Input records:
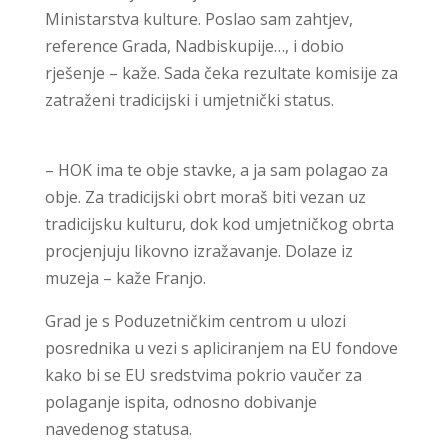
Ministarstva kulture. Poslao sam zahtjev,
reference Grada, Nadbiskupije…, i dobio
rješenje – kaže. Sada čeka rezultate komisije za
zatraženi tradicijski i umjetnički status.
– HOK ima te obje stavke, a ja sam polagao za
obje. Za tradicijski obrt moraš biti vezan uz
tradicijsku kulturu, dok kod umjetničkog obrta
procjenjuju likovno izražavanje. Dolaze iz
muzeja – kaže Franjo.
Grad je s Poduzetničkim centrom u ulozi
posrednika u vezi s apliciranjem na EU fondove
kako bi se EU sredstvima pokrio vaučer za
polaganje ispita, odnosno dobivanje
navedenog statusa.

Problem to work on: Within the data above, how many lines contain "kaže"? Respond with the tally alone.

Result: 2